··· LISTED ENTRIES ···

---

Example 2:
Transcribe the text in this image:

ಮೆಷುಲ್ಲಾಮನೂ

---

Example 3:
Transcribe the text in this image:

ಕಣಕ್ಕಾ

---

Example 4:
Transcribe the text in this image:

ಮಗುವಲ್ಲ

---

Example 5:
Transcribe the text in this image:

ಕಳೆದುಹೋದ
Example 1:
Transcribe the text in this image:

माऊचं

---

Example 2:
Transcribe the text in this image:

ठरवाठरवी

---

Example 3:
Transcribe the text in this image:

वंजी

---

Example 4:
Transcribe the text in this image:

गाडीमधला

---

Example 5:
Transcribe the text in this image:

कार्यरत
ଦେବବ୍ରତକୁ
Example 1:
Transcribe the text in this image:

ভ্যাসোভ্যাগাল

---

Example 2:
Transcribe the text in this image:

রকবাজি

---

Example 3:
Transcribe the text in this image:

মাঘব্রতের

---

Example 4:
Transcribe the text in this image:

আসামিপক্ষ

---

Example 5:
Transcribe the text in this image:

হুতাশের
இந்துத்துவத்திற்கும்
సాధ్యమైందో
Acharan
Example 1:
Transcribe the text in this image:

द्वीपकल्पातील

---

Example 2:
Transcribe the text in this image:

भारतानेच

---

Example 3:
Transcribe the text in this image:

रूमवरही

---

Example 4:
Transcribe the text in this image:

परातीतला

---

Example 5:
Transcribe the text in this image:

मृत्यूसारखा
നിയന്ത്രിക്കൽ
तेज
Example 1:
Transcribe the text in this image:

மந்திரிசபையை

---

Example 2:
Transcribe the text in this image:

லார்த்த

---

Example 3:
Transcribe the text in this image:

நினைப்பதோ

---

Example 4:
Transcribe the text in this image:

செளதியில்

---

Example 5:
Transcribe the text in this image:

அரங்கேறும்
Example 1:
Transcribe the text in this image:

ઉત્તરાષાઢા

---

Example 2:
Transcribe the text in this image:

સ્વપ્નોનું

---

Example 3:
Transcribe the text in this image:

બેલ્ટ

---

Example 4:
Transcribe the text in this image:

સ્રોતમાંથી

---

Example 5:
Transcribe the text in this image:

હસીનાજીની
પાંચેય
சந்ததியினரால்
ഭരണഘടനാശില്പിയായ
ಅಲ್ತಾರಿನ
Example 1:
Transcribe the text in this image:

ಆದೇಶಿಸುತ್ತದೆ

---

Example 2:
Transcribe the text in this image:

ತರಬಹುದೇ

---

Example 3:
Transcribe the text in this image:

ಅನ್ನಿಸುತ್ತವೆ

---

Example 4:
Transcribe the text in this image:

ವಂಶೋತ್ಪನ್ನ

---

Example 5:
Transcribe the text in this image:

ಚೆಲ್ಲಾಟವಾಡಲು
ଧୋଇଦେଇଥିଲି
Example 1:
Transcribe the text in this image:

···

EXERCISE GOAL | Write out all of the records above exactly as they appear.

ANSWER BOX |
---

Example 2:
Transcribe the text in this image:

ಮೆಷುಲ್ಲಾಮನೂ

---

Example 3:
Transcribe the text in this image:

ಕಣಕ್ಕಾ

---

Example 4:
Transcribe the text in this image:

ಮಗುವಲ್ಲ

---

Example 5:
Transcribe the text in this image:

ಕಳೆದುಹೋದ
Example 1:
Transcribe the text in this image:

माऊचं

---

Example 2:
Transcribe the text in this image:

ठरवाठरवी

---

Example 3:
Transcribe the text in this image:

वंजी

---

Example 4:
Transcribe the text in this image:

गाडीमधला

---

Example 5:
Transcribe the text in this image:

कार्यरत
ଦେବବ୍ରତକୁ
Example 1:
Transcribe the text in this image:

ভ্যাসোভ্যাগাল

---

Example 2:
Transcribe the text in this image:

রকবাজি

---

Example 3:
Transcribe the text in this image:

মাঘব্রতের

---

Example 4:
Transcribe the text in this image:

আসামিপক্ষ

---

Example 5:
Transcribe the text in this image:

হুতাশের
இந்துத்துவத்திற்கும்
సాధ్యమైందో
Acharan
Example 1:
Transcribe the text in this image:

द्वीपकल्पातील

---

Example 2:
Transcribe the text in this image:

भारतानेच

---

Example 3:
Transcribe the text in this image:

रूमवरही

---

Example 4:
Transcribe the text in this image:

परातीतला

---

Example 5:
Transcribe the text in this image:

मृत्यूसारखा
നിയന്ത്രിക്കൽ
तेज
Example 1:
Transcribe the text in this image:

மந்திரிசபையை

---

Example 2:
Transcribe the text in this image:

லார்த்த

---

Example 3:
Transcribe the text in this image:

நினைப்பதோ

---

Example 4:
Transcribe the text in this image:

செளதியில்

---

Example 5:
Transcribe the text in this image:

அரங்கேறும்
Example 1:
Transcribe the text in this image:

ઉત્તરાષાઢા

---

Example 2:
Transcribe the text in this image:

સ્વપ્નોનું

---

Example 3:
Transcribe the text in this image:

બેલ્ટ

---

Example 4:
Transcribe the text in this image:

સ્રોતમાંથી

---

Example 5:
Transcribe the text in this image:

હસીનાજીની
પાંચેય
சந்ததியினரால்
ഭരണഘടനാശില്പിയായ
ಅಲ್ತಾರಿನ
Example 1:
Transcribe the text in this image:

ಆದೇಶಿಸುತ್ತದೆ

---

Example 2:
Transcribe the text in this image:

ತರಬಹುದೇ

---

Example 3:
Transcribe the text in this image:

ಅನ್ನಿಸುತ್ತವೆ

---

Example 4:
Transcribe the text in this image:

ವಂಶೋತ್ಪನ್ನ

---

Example 5:
Transcribe the text in this image:

ಚೆಲ್ಲಾಟವಾಡಲು
ଧୋଇଦେଇଥିଲି
Example 1:
Transcribe the text in this image:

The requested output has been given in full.